Problems to solve.
1 > In the article about the Islanders' move back to Nassau Coliseum, what are the answers to these questions?
(a) What was the final score when the Bruins beat the Islanders on Saturday?
(b) In what year was the Islanders franchise born?
(c) On what date are the Islanders scheduled to host the Carolina Hurricanes at Barclays Center?
2 > Which NHL teams does the article about the Islanders' move back to Nassau Coliseum name? List them all.
3 > Carry on the article about the Islanders' move back to Nassau Coliseum from the point where it stops.

Text shown.
──────────────────────────────
The clock officially began ticking Saturday on the New York Islanders' time in Brooklyn.

On Tuesday night, the Islanders will look to move closer to playing postseason games at Nassau Coliseum and begin to say goodbye to Barclays Center with an Eastern Conference clash against the Montreal Canadiens.

Both teams last played Saturday, when the host Islanders fell to the Boston Bruins 4-0 at Nassau Coliseum while the Canadiens edged the visiting Carolina Hurricanes 4-3 in overtime.

Moments before the Islanders faced off against the Bruins, New York governor Andrew Cuomo and NHL commissioner Gary Bettman appeared at a news conference at Nassau Coliseum to announce that the Islanders will play all playoff games this season at the arena affectionately known on Long Island as "the Barn," as well as their entire schedule -- regular season and any postseason games -- at the Uniondale, N.Y., facility next season.

The Islanders plan to move into a new hockey-specific arena at the Nassau/Queens border by the start of the 2021-22 season. They originally played at Nassau Coliseum from the franchise's birth in 1972 through the 2014-15 season, after which the team entered an "ironclad" 25-year lease to play at Barclays Center.

But Islanders players never liked the ice conditions at Barclays -- which was built for the NBA's Brooklyn Nets and features plastic heating pipes instead of the metal ones used in other NHL arenas -- and fans loathed the longer commute as well as the amount of obstructed view seats and off-center scoreboard. The Islanders began splitting their home schedule between their old and new arenas last season, shortly after plans were announced for the new home.

The game against the Canadiens will be the penultimate game in Brooklyn for the Islanders, who are scheduled to host the Carolina Hurricanes at Barclays on March 22.

"We will get to be normal again, where you know where you're going every game," Islanders head coach Barry Trotz told reporters following practice Monday. "Sometimes normal's good."
──────────────────────────────
Excerpted records.
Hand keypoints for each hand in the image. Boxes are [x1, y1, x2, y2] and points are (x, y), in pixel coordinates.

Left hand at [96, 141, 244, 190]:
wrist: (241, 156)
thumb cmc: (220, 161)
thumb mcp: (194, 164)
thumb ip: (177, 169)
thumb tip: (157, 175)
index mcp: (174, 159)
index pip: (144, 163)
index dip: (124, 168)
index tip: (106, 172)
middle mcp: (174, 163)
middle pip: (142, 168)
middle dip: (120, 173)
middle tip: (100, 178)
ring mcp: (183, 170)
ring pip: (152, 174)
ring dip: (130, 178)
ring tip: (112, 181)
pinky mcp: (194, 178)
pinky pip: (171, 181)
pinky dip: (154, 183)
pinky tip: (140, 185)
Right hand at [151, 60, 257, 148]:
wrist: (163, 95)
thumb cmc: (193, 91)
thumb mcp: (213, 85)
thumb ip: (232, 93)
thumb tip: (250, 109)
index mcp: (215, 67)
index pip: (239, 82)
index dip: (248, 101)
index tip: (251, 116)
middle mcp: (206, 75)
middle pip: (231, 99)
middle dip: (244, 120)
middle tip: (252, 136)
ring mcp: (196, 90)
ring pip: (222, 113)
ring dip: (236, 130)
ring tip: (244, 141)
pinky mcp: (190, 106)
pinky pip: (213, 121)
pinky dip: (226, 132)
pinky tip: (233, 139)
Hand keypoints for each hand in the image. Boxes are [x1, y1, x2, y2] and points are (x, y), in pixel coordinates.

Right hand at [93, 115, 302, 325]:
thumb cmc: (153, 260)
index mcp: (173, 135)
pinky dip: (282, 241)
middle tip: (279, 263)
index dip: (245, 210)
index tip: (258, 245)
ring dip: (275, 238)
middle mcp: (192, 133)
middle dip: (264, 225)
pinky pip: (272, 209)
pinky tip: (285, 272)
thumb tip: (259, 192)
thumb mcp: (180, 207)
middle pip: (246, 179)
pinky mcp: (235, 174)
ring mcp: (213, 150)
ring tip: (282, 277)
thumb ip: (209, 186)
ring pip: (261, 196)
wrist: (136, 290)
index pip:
──────────────────────────────
Answers to the exercises.
1 >
(a) 4-0
(b) 1972
(c) March 22

2 >
New York Islanders
Montreal Canadiens
Boston Bruins
Carolina Hurricanes

3 >
Of course, without a turn in fortunes, the Islanders, who are tied for one of the two wild-card spots in the Eastern Conference with the Columbus Blue Jackets, won't have to worry about playing games anywhere in mid-April and beyond. New York has lost seven of its last nine (2-5-2), including three straight to a trio of red-hot teams in the New York Rangers, the Western Conference-leading St. Louis Blues and the NHL-best Bruins.

"We've played some really good teams and we've put periods or parts of periods together where you're going toe-to-toe in a man's game," Trotz said. "So if you stick with it, I know it's turning."

The Canadiens will look to play spoiler for a second straight game after slowing the postseason push by the Hurricanes, who are three points behind the Islanders and Blue Jackets.

Montreal will also be hoping to avoid the third-period issues that have plagued the team the last three games. The Canadiens squandered a 3-1 third-period lead Saturday before Jeff Petry scored the game-winner 52 seconds into overtime. Two nights earlier, the visiting Rangers scored five unanswered goals in the final 21:26, including four goals in the third period, to earn a 5-2 win.

"We just have to find a way to close these things out without giving up goals late," Petry said afterward.